##### DATA FOR ANALYSIS #####

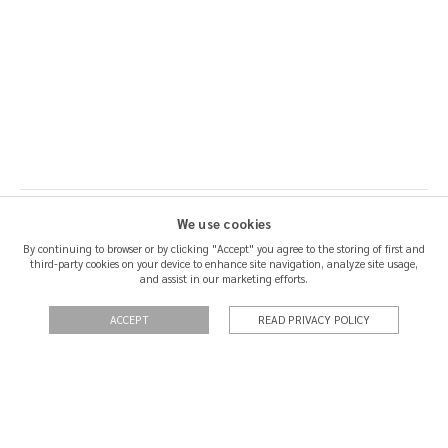
We use cookies
By continuing to browser or by clicking "Accept" you agree to the storing of first and
third-party cookies on your device to enhance site navigation, analyze site usage,
SHIPPING & RETURNS
and assist in our marketing efforts.
CERTIFICATION
ACCEPT
READ PRIVACY POLICY
QUOTATIONS
PRIVACY POLICY
TERMS OF USE
CONTACT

#####

TO-DO ITEM ▸
The expected reply is a number only, the tally of lines in the data where the word "PRIVACY" is found.

TASK RESULT ▸
2